En pratique, la question revient à savoir si les autorités ont la capacité de fouiller les données avant de demander au juge le droit d’exploiter, alors que la fouille serait déjà en elle-même une exploitation.

Autre chose : la QPC s’interroge aussi sur le périmètre des données saisies. « Dans le cas présent, ont été saisis l’ordinateur du beau-père, le téléphone du petit frère et des parents. Sont saisies des données qui relèvent de l’intime ». La loi permet en l’état de saisir le matériel informatique trouvé sur un lieu où il existe « des raisons sérieuses » de penser qu’il est « fréquenté par une personne dont le comportement constitue une menace pour la sécurité et l'ordre publics ». Ceci vérifié, les autorités sont en droit d’alpaguer des éléments potentiellement étrangers au dossier. Ce n’est, là encore, qu’a posteriori qu’une purge est réalisée afin que ne soient gardés que les éventuels éléments utiles. 

Dans la QPC en cours, le rapporteur public a, en tout cas, déjà conclu à la transmission au Conseil constitutionnel.  En cette fin d'après-midi, la Haute juridiction administrative a décidé de suivre ces conclusions. La décision du CC est maintenant attendue dans les trois mois : 

QPC

Après Nice, l’une des premières ordonnances d’exploitation des données

À titre d’exemple sur cette exploitation de données, nous diffusons une ordonnance (PDF) du juge des référés du tribunal administratif de Melun.
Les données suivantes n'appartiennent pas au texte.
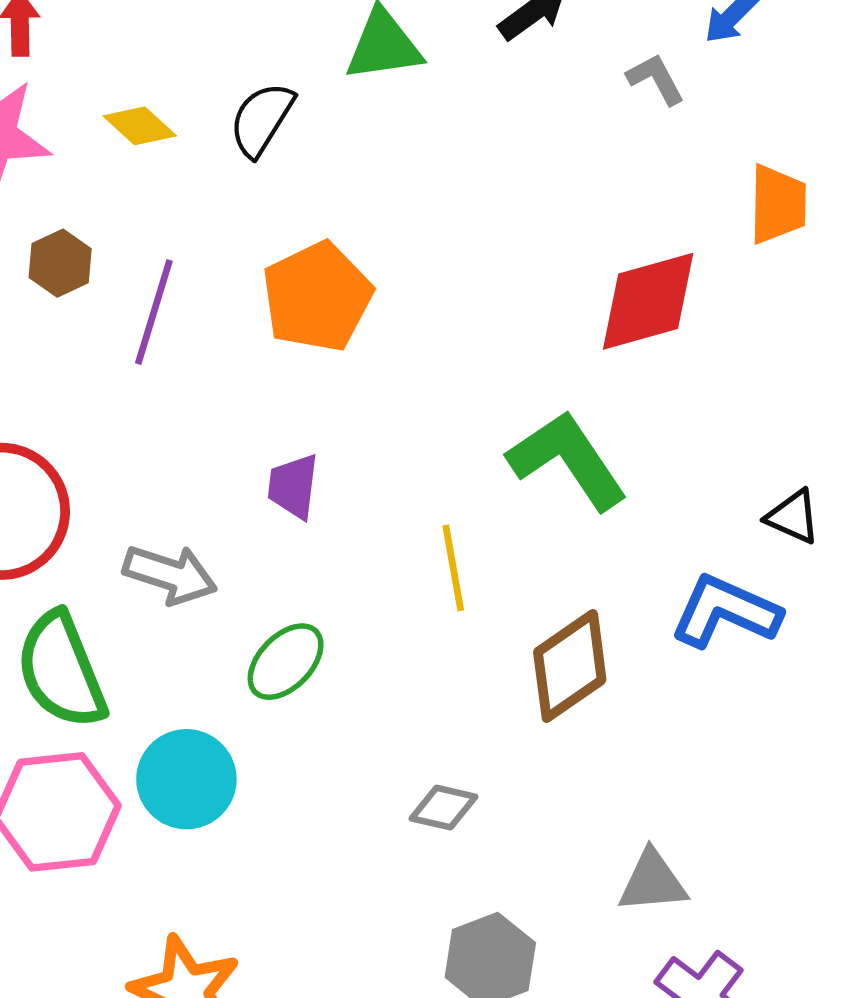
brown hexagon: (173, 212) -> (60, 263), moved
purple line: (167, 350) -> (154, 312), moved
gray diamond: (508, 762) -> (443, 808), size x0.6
Son intérêt est notamment historique puisqu’elle est présentée comme la première affaire rendue depuis la dernière mise à jour de la loi sur l’état d’urgence.

Ce 29 juillet 2016, soit une semaine après l’entrée en vigueur du texte du 22 juillet, la justice a autorisé l’exploitation des données d’un membre assidu d’une mosquée « dont plusieurs fidèles sont partis combattre pour le compte de l'État islamique ».
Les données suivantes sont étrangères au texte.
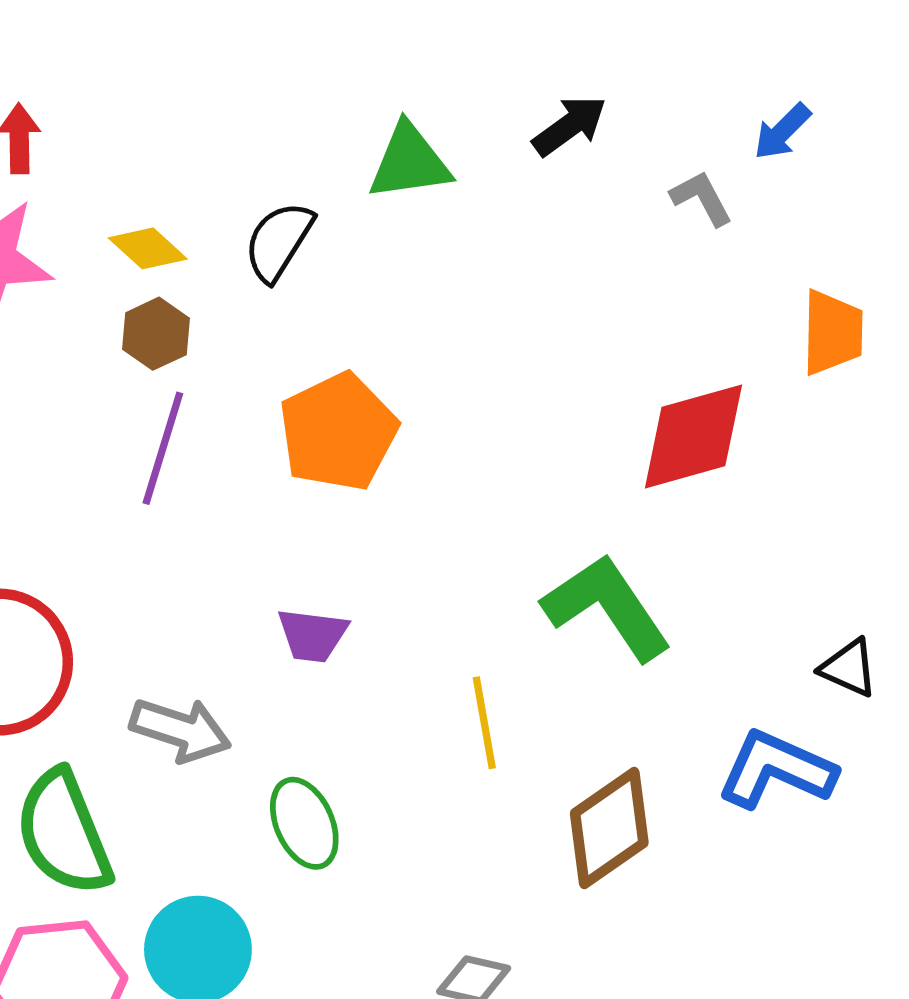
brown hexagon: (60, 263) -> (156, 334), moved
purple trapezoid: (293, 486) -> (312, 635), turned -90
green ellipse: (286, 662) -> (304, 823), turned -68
Pour caractériser la menace pour la sécurité et l’ordre publics, le juge a retenu que « l'intéressé s'est connecté au moyen de sa tablette à différents sites internet d'information pour consulter des articles relatifs aux derniers attentats, qu'il effectue des allers et retours en Algérie et possède par ailleurs deux répliques de pistolets automatiques ainsi que de nombreux livres, revues et cours relatifs à l'islam (…) contenant des préconisations relatives à des principes de vie quotidienne dénonçant notamment le rôle néfaste "dans un pays de mécréance" de l'école sur l'éducation des enfants ».

Autre chose : l'intéressé a noué « un tissu relationnel conséquent au sein de la mouvance islamiste radicale francilienne ». Lors de la saisie d’une unité centrale HP, d’une clef USB PNY de 32 Go, d’un iPad et d’un disque dur de 160 Go, outre des fichiers audio et vidéo en langue arabe « dont certains sont intitulés Daesh-Al Qaida », les autorités ont mis la main sur « de discussions en langue arabe » et ont constaté « la présence de nombreuses documentations relatives à la culture islamique ».

Tenant compte que « l'ordinateur s'est éteint et [n’a pu] être rallumé pour des raisons techniques », sans qu’il soit possible « d'analyser plus avant le contenu de ces supports informatiques », le tribunal administratif a considéré que « les opérations de perquisition et de saisie administratives se sont déroulées conformément aux règles de procédure définies par les dispositions législatives ».